All flies used in this study came from The Drosophila Genome Resource Panel (DGRP), a library of ~200 fully sequenced inbred isogenic Drosophila lineages that originated from a single outbred population (Mackay et al., 2012) collected from Raleigh, NC, USA. Flies were maintained on standard cornmeal molasses medium (Frankino et al., 2019) and maintained on a 12:12 light cycle at 22˚C and 75% humidity.

Starvation treatment

Drosophila egg collection, rearing, and phenotyping followed our established protocols (Stillwell et al., 2011, 2016; Frankino et al., 2019). For each DGRP lineage, females oviposited for three days. At 24h, 48h and 72h, eggs were collected, divided into lots of 50 and placed into vials containing 10ml of standard cornmeal molasses medium. This generated three age cohorts of flies (D0, D1 and D2, respectively). When third instar larvae from D0 began to pupariate, larvae from all cohorts were removed from the food and placed into empty food vials with a wet cotton plug to provide moisture. Pupae were removed from these vials and transferred to individual 1.5ml Eppendorf tubes, each with a small hole in the lid, to complete development to adulthood. Larvae in the D0 cohort were starved for between 0-24h before pupariation, larvae in the D1 cohort were starved for between 24-48h before pupariation, and larvae in the D3 cohort were starved for between 48–72h before pupariation. Because larvae stop feeding ~24h before pupariation (Testa et al., 2013), D0 larvae were essentially allowed to feed ad libitum and more-or-less achieved full adult body size. In contrast, D1 and D2 larvae were starved before larval wandering, reducing adult size depending on their size at initiation of starvation. Across all cohorts, our starvation treatment therefore generated nutritionally-induced variation in body size. Flies were collected in nine temporal blocks, with five lineages repeated across all blocks as a control.

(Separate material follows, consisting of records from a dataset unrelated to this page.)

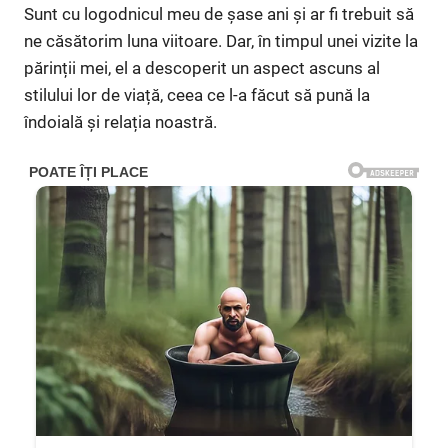
Sunt cu logodnicul meu de șase ani și ar fi trebuit să
ne căsătorim luna viitoare. Dar, în timpul unei vizite la
părinții mei, el a descoperit un aspect ascuns al
stilului lor de viață, ceea ce l-a făcut să pună la
îndoială și relația noastră.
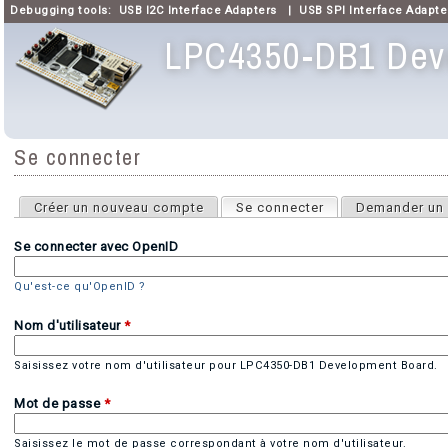
Debugging tools:
USB I2C Interface Adapters
|
USB SPI Interface Adapte
LPC4350-DB1 Deve
Menu principal
Se connecter
Onglets principaux
Créer un nouveau compte
Se connecter
(onglet actif)
Demander un 
Se connecter avec OpenID
Qu'est-ce qu'OpenID ?
Nom d'utilisateur
*
Saisissez votre nom d'utilisateur pour LPC4350-DB1 Development Board.
Mot de passe
*
Saisissez le mot de passe correspondant à votre nom d'utilisateur.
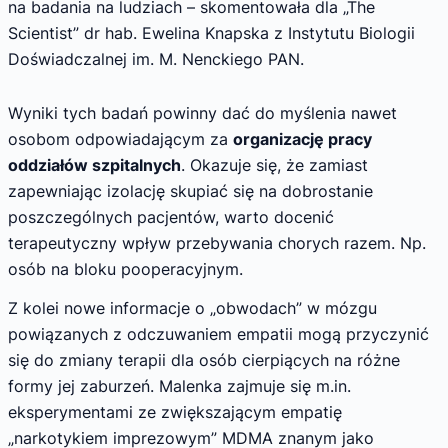
na badania na ludziach – skomentowała dla „The
Scientist” dr hab. Ewelina Knapska z Instytutu Biologii
Doświadczalnej im. M. Nenckiego PAN.
Wyniki tych badań powinny dać do myślenia nawet
osobom odpowiadającym za
organizację pracy
oddziałów szpitalnych
. Okazuje się, że zamiast
zapewniając izolację skupiać się na dobrostanie
poszczególnych pacjentów, warto docenić
terapeutyczny wpływ przebywania chorych razem. Np.
osób na bloku pooperacyjnym.
Z kolei nowe informacje o „obwodach” w mózgu
powiązanych z odczuwaniem empatii mogą przyczynić
się do zmiany terapii dla osób cierpiących na różne
formy jej zaburzeń. Malenka zajmuje się m.in.
eksperymentami ze zwiększającym empatię
„narkotykiem imprezowym” MDMA znanym jako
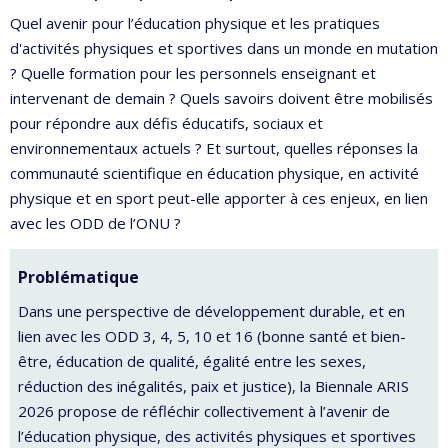
Quel avenir pour l’éducation physique et les pratiques
d'activités physiques et sportives dans un monde en mutation
? Quelle formation pour les personnels enseignant et
intervenant de demain ? Quels savoirs doivent être mobilisés
pour répondre aux défis éducatifs, sociaux et
environnementaux actuels ? Et surtout, quelles réponses la
communauté scientifique en éducation physique, en activité
physique et en sport peut-elle apporter à ces enjeux, en lien
avec les ODD de l’ONU ?
Problématique
Dans une perspective de développement durable, et en
lien avec les ODD 3, 4, 5, 10 et 16 (bonne santé et bien-
être, éducation de qualité, égalité entre les sexes,
réduction des inégalités, paix et justice), la Biennale ARIS
2026 propose de réfléchir collectivement à l’avenir de
l’éducation physique, des activités physiques et sportives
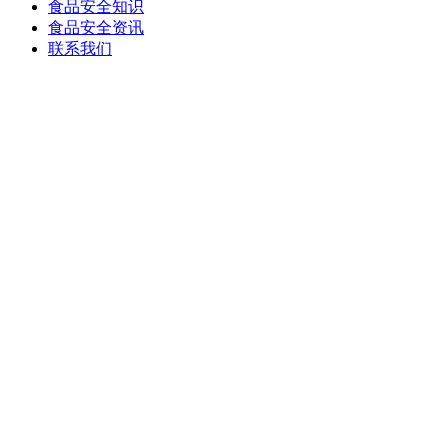
食品安全知识
食品安全资讯
联系我们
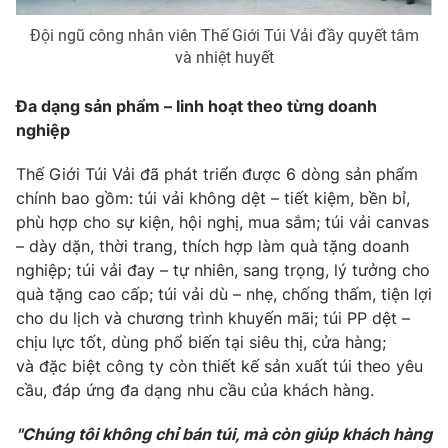
Đội ngũ công nhân viên Thế Giới Túi Vải đầy quyết tâm
và nhiệt huyết
Đa dạng sản phẩm – linh hoạt theo từng doanh
nghiệp
Thế Giới Túi Vải đã phát triển được 6 dòng sản phẩm
chính bao gồm: túi vải không dệt – tiết kiệm, bền bỉ,
phù hợp cho sự kiện, hội nghị, mua sắm; túi vải canvas
– dày dặn, thời trang, thích hợp làm quà tặng doanh
nghiệp; túi vải đay – tự nhiên, sang trọng, lý tưởng cho
quà tặng cao cấp; túi vải dù – nhẹ, chống thấm, tiện lợi
cho du lịch và chương trình khuyến mãi; túi PP dệt –
chịu lực tốt, dùng phổ biến tại siêu thị, cửa hàng;
và đặc biệt công ty còn thiết kế sản xuất túi theo yêu
cầu, đáp ứng đa dạng nhu cầu của khách hàng.
"Chúng tôi không chỉ bán túi, mà còn giúp khách hàng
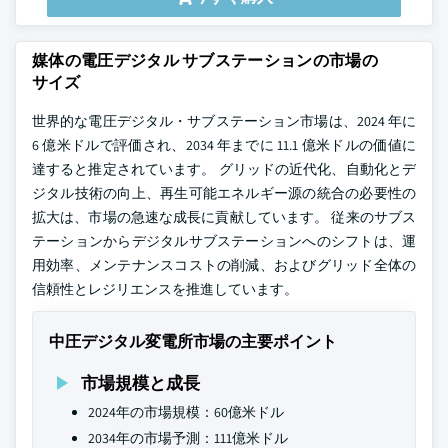
媒体の電圧デジタル サブステーションの市場の
サイズ
世界的な電圧デジタル・サブステーション市場は、2024 年に
6 億米ドルで評価され、2034 年までに 11.1 億米ドルの価値に
達すると推定されています。 グリッドの近代化、自動化とデ
ジタル技術の向上、再生可能エネルギー源の統合の必要性の
拡大は、市場の急速な成長に貢献しています。 従来のサブス
テーションからデジタルサブステーションへのシフトは、運
用効率、メンテナンスコストの削減、およびグリッド全体の
信頼性とレジリエンスを推進しています。
中圧デジタル変電所市場の主要ポイント
市場規模と成長
2024年の市場規模：60億米ドル
2034年の市場予測：111億米ドル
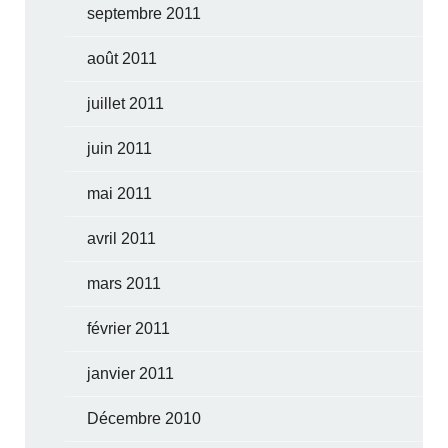
septembre 2011
août 2011
juillet 2011
juin 2011
mai 2011
avril 2011
mars 2011
février 2011
janvier 2011
Décembre 2010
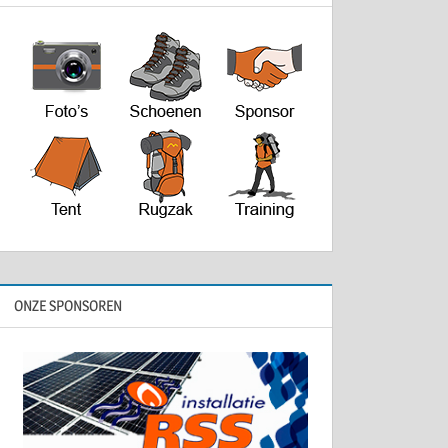
ONZE SPONSOREN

Body and Trait Size Measurement 

Body and trait size were measured using established protocols (Shingleton et al., 2009; Stillwell et al., 2011). Briefly, Drosophila adults were dissected, and their right wing and right first leg were mounted in dimethyl hydantoin formaldehyde (DMHF). Pupal area (a proxy for body size; (Stillwell et al., 2016), wing area, and femur length (a proxy for leg length; (Shingleton et al., 2009) were measured across the full range of body size for ~50 individuals per sex per lineage; Figure 2). All traits were measured via semi-automated custom software (Metamorph, Molecular Devices LLC) that captures images from a digital camera-equipped microscope (Leica DM6000B, Leica Microsystems Inc). Femur length was squared to put it in the same dimension as wing and pupal area, and all measurements were log-transformed to ensure scale invariance across traits of different sizes.

Usage notes

All the data were analyzed using and freely available packages.